Teks Bacaan:
PLAGIARISME
Plagiarisme atau sering disebut plagiat adalah penjiplakan atau pengambilan karangan, pendapat, dan sebagainya dari orang lain dan menjadikannya seolah karangan dan pendapat sendiri.[1] Plagiat dapat dianggap sebagai tindak pidana karena mencuri hak cipta orang lain. Di dunia pendidikan, pelaku plagiarisme dapat mendapat hukuman berat seperti dikeluarkan dari sekolah/universitas. Pelaku plagiat disebut sebagai plagiator.

Data Latihan:
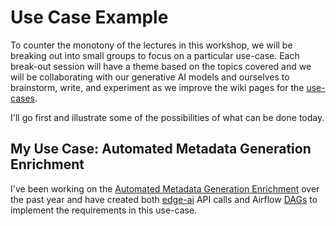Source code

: # Use Case Example
To counter the monotony of the lectures in this workshop, we will be breaking
out into small groups to focus on a particular use-case. Each break-out session
will have a theme based on the topics covered and we will be collaborating with
our generative AI models and ourselves to brainstorm, write, and experiment
as we improve the wiki pages for the [use-cases](https://github.com/folio-labs/ai-workflows/wiki).

I'll go first and illustrate some of the possibilities of what can be done today.

## My Use Case: Automated Metadata Generation Enrichment
I've been working on the [Automated Metadata Generation Enrichment](https://github.com/folio-labs/ai-workflows/wiki/Automated-Metadata-Generation-Enrichment)
over the past year and have created both [edge-ai](https://github.com/folio-labs/edge-ai/) API calls
and Airflow [DAGs](https://github.com/folio-labs/ai-workflows/tree/main/src/folio_ai_workflows/dags/inventory)
to implement the requirements in this use-case.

Daftar Tugas:
(1) Apa terjemahan bahasa Inggris untuk kalimat "Plagiat dapat dianggap sebagai tindak pidana karena mencuri hak cipta orang lain." dari teks tentang plagiarisme?
(2) Menurut teks tentang plagiarisme, mengapa plagiat dapat dianggap sebagai tindak pidana? Jelaskan dalam satu sampai tiga kalimat.
Catatan di atas tidak diperlukan untuk mengerjakan tugas.

Kunci Jawaban:
(1) Plagiarism can be considered a criminal act because it steals other people's copyright.

(2) Plagiat dapat dianggap sebagai tindak pidana karena perbuatan itu mencuri hak cipta orang lain.